With the pictures left out, retype exactly the lines below starting at the line that contains "We verify these" and ending at the line that contains "(0.3141,0.3255)".
#####
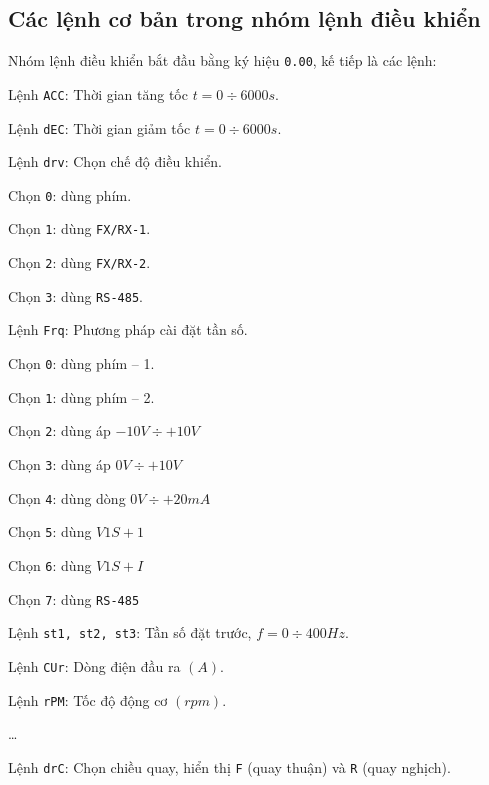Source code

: \documentclass[13pt,a4paper]{extarticle}
\begin{document}
\subsection{Các lệnh cơ bản trong nhóm lệnh điều khiển}
Nhóm lệnh điều khiển bắt đầu bằng ký hiệu \verb|0.00|, kế tiếp là các lệnh:
\begin{list}{--}{}
\item Lệnh \verb|ACC|: Thời gian tăng tốc $t = 0 \div 6000s$.
\item Lệnh \verb|dEC|: Thời gian giảm tốc $t = 0 \div 6000s$.
\item Lệnh \verb|drv|: Chọn chế độ điều khiển. 
\begin{list}{+}{}
\begin{multicols}{2}
\item Chọn \verb|0|: dùng phím.
\item Chọn \verb|1|: dùng \verb|FX/RX-1|.
\item Chọn \verb|2|: dùng \verb|FX/RX-2|.
\item Chọn \verb|3|: dùng \verb|RS-485|.
\end{multicols}
\end{list}
\item Lệnh \verb|Frq|: Phương pháp cài đặt tần số.
\begin{list}{+}{}
\begin{multicols}{2}
\item Chọn \verb|0|: dùng phím -- 1.
\item Chọn \verb|1|: dùng phím -- 2.
\item Chọn \verb|2|: dùng áp $-10V \div +10V$
\item Chọn \verb|3|: dùng áp $0V \div +10V$
\item Chọn \verb|4|: dùng dòng $0V \div +20mA$
\item Chọn \verb|5|: dùng $V1S+1$
\item Chọn \verb|6|: dùng $V1S+I$
\item Chọn \verb|7|: dùng \verb|RS-485|
\end{multicols}
\end{list}
\item Lệnh \verb|st1, st2, st3|: Tần số đặt trước, $f = 0 \div 400Hz$.
\item Lệnh \verb|CUr|: Dòng điện đầu ra $(A)$.
\item Lệnh \verb|rPM|: Tốc độ động cơ $(rpm)$.
\item \ldots
\item Lệnh \verb|drC|: Chọn chiều quay, hiển thị \verb|F| (quay thuận) và \verb|R| (quay nghịch).
\end{list}
\end{document}
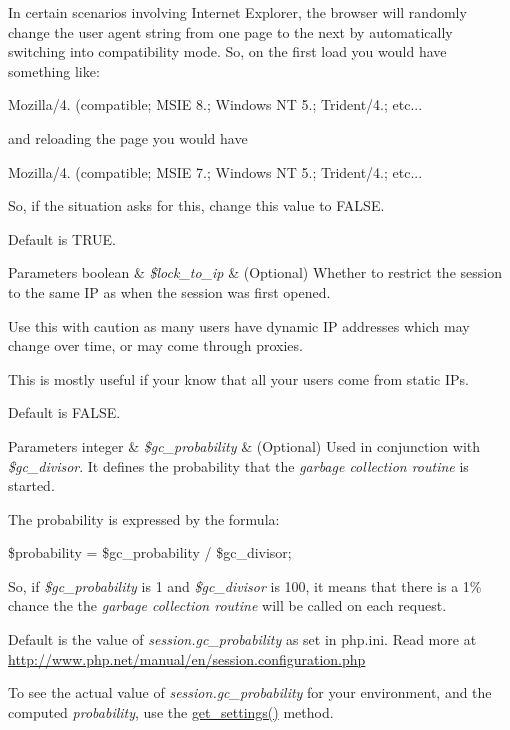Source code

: In certain scenarios involving Internet Explorer, the browser will randomly change the user agent string from one page to the next by automatically switching into compatibility mode. So, on the first load you would have something like\+:

{\ttfamily Mozilla/4. (compatible; M\+S\+IE 8.; Windows NT 5.; Trident/4.; etc...}

and reloading the page you would have

{\ttfamily  Mozilla/4. (compatible; M\+S\+IE 7.; Windows NT 5.; Trident/4.; etc...}

So, if the situation asks for this, change this value to F\+A\+L\+SE.

Default is T\+R\+UE.


\begin{DoxyParams}[1]{Parameters}
boolean & {\em \$lock\+\_\+to\+\_\+ip} & (Optional) Whether to restrict the session to the same IP as when the session was first opened.\\
\hline
\end{DoxyParams}
Use this with caution as many users have dynamic IP addresses which may change over time, or may come through proxies.

This is mostly useful if your know that all your users come from static I\+Ps.

Default is F\+A\+L\+SE.


\begin{DoxyParams}[1]{Parameters}
integer & {\em \$gc\+\_\+probability} & (Optional) Used in conjunction with {\itshape \$gc\+\_\+divisor}. It defines the probability that the {\itshape garbage collection routine} is started.\\
\hline
\end{DoxyParams}
The probability is expressed by the formula\+:

{\ttfamily  \$probability = \$gc\+\_\+probability / \$gc\+\_\+divisor; }

So, if {\itshape \$gc\+\_\+probability} is 1 and {\itshape \$gc\+\_\+divisor} is 100, it means that there is a 1\% chance the the {\itshape garbage collection routine} will be called on each request.

Default is the value of {\itshape session.\+gc\+\_\+probability} as set in php.\+ini. Read more at \mbox{\hyperlink{}{http\+://www.\+php.\+net/manual/en/session.\+configuration.\+php}}

To see the actual value of {\itshape session.\+gc\+\_\+probability} for your environment, and the computed {\itshape probability}, use the \mbox{\hyperlink{class_zebra___session_abcfd9631c087a2aa25d472ad9b450c4f}{get\+\_\+settings()}} method.

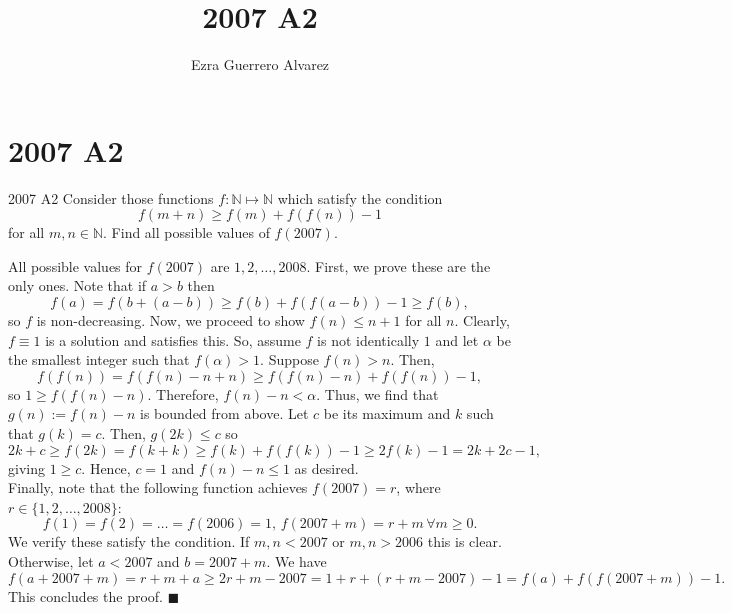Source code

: \documentclass[14pt]{article}
\title{2007 A2}
\author{Ezra Guerrero Alvarez}
\begin{document}
\maketitle
	
\section*{2007 A2}

\begin{statement}{2007 A2}
	Consider those functions $ f: \mathbb{N} \mapsto \mathbb{N}$ which satisfy the condition
	\[ f(m + n) \geq f(m) + f(f(n)) - 1 \]
	for all $ m,n \in \mathbb{N}.$ Find all possible values of $ f(2007).$
\end{statement}
All possible values for $f(2007)$ are $1,2,\ldots,2008$. First, we prove these are the only ones. Note that if $a>b$ then
\[ f(a)=f(b+(a-b))\ge f(b)+f(f(a-b))-1\ge f(b), \]
so $f$ is non-decreasing. Now, we proceed to show $f(n)\le n+1$ for all $n$. Clearly, $f\equiv 1$ is a solution and satisfies this. So, assume $f$ is not identically $1$ and let $\alpha$ be the smallest integer such that $f(\alpha)>1$. Suppose $f(n)>n$. Then,
\[ f(f(n))=f(f(n)-n+n)\ge f(f(n)-n)+f(f(n))-1, \]
so $1\ge f(f(n)-n)$. Therefore, $f(n)-n<\alpha$. Thus, we find that $g(n):=f(n)-n$ is bounded from above. Let $c$ be its maximum and $k$ such that $g(k)=c$. Then, $g(2k)\le c$ so
\[ 2k+c\ge f(2k)=f(k+k)\ge f(k)+f(f(k))-1\ge 2f(k)-1=2k+2c-1, \]
giving $1\ge c$. Hence, $c=1$ and $f(n)-n\le 1$ as desired.\\
Finally, note that the following function achieves $f(2007)=r$, where $r\in\{1,2,\ldots,2008\}$:
\[ f(1)=f(2)=\ldots=f(2006)=1,\,f(2007+m)=r+m\,\forall m\ge0. \]
We verify these satisfy the condition. If $m,n<2007$ or $m,n>2006$ this is clear. Otherwise, let $a<2007$ and $b=2007+m$. We have
\[ f(a+2007+m)=r+m+a\ge 2r+m-2007=1+r+(r+m-2007)-1=f(a)+f(f(2007+m))-1. \]
This concludes the proof. $\blacksquare$
	
\end{document}
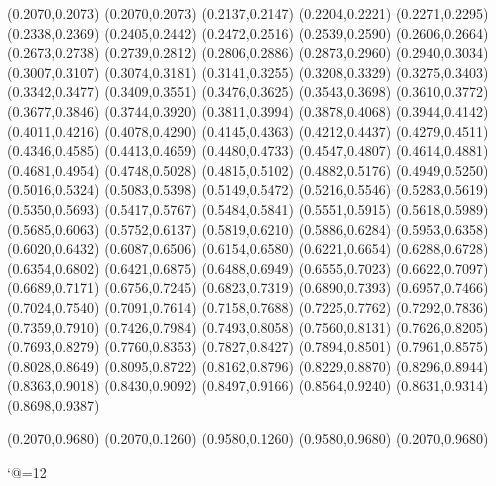 \PST@Dotted(0.2070,0.2073)
(0.2070,0.2073)
(0.2137,0.2147)
(0.2204,0.2221)
(0.2271,0.2295)
(0.2338,0.2369)
(0.2405,0.2442)
(0.2472,0.2516)
(0.2539,0.2590)
(0.2606,0.2664)
(0.2673,0.2738)
(0.2739,0.2812)
(0.2806,0.2886)
(0.2873,0.2960)
(0.2940,0.3034)
(0.3007,0.3107)
(0.3074,0.3181)
(0.3141,0.3255)
(0.3208,0.3329)
(0.3275,0.3403)
(0.3342,0.3477)
(0.3409,0.3551)
(0.3476,0.3625)
(0.3543,0.3698)
(0.3610,0.3772)
(0.3677,0.3846)
(0.3744,0.3920)
(0.3811,0.3994)
(0.3878,0.4068)
(0.3944,0.4142)
(0.4011,0.4216)
(0.4078,0.4290)
(0.4145,0.4363)
(0.4212,0.4437)
(0.4279,0.4511)
(0.4346,0.4585)
(0.4413,0.4659)
(0.4480,0.4733)
(0.4547,0.4807)
(0.4614,0.4881)
(0.4681,0.4954)
(0.4748,0.5028)
(0.4815,0.5102)
(0.4882,0.5176)
(0.4949,0.5250)
(0.5016,0.5324)
(0.5083,0.5398)
(0.5149,0.5472)
(0.5216,0.5546)
(0.5283,0.5619)
(0.5350,0.5693)
(0.5417,0.5767)
(0.5484,0.5841)
(0.5551,0.5915)
(0.5618,0.5989)
(0.5685,0.6063)
(0.5752,0.6137)
(0.5819,0.6210)
(0.5886,0.6284)
(0.5953,0.6358)
(0.6020,0.6432)
(0.6087,0.6506)
(0.6154,0.6580)
(0.6221,0.6654)
(0.6288,0.6728)
(0.6354,0.6802)
(0.6421,0.6875)
(0.6488,0.6949)
(0.6555,0.7023)
(0.6622,0.7097)
(0.6689,0.7171)
(0.6756,0.7245)
(0.6823,0.7319)
(0.6890,0.7393)
(0.6957,0.7466)
(0.7024,0.7540)
(0.7091,0.7614)
(0.7158,0.7688)
(0.7225,0.7762)
(0.7292,0.7836)
(0.7359,0.7910)
(0.7426,0.7984)
(0.7493,0.8058)
(0.7560,0.8131)
(0.7626,0.8205)
(0.7693,0.8279)
(0.7760,0.8353)
(0.7827,0.8427)
(0.7894,0.8501)
(0.7961,0.8575)
(0.8028,0.8649)
(0.8095,0.8722)
(0.8162,0.8796)
(0.8229,0.8870)
(0.8296,0.8944)
(0.8363,0.9018)
(0.8430,0.9092)
(0.8497,0.9166)
(0.8564,0.9240)
(0.8631,0.9314)
(0.8698,0.9387)

\PST@Border(0.2070,0.9680)
(0.2070,0.1260)
(0.9580,0.1260)
(0.9580,0.9680)
(0.2070,0.9680)

\catcode`@=12
\fi
\endpspicture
#####
*SOLUTION TO THE PROBLEM*.
We verify these satisfy the condition. If $m,n<2007$ or $m,n>2006$ this is clear. Otherwise, let $a<2007$ and $b=2007+m$. We have
\[ f(a+2007+m)=r+m+a\ge 2r+m-2007=1+r+(r+m-2007)-1=f(a)+f(f(2007+m))-1. \]
This concludes the proof. $\blacksquare$
	
\end{document}
 \PST@Dotted(0.2070,0.2073)
(0.2070,0.2073)
(0.2137,0.2147)
(0.2204,0.2221)
(0.2271,0.2295)
(0.2338,0.2369)
(0.2405,0.2442)
(0.2472,0.2516)
(0.2539,0.2590)
(0.2606,0.2664)
(0.2673,0.2738)
(0.2739,0.2812)
(0.2806,0.2886)
(0.2873,0.2960)
(0.2940,0.3034)
(0.3007,0.3107)
(0.3074,0.3181)
(0.3141,0.3255)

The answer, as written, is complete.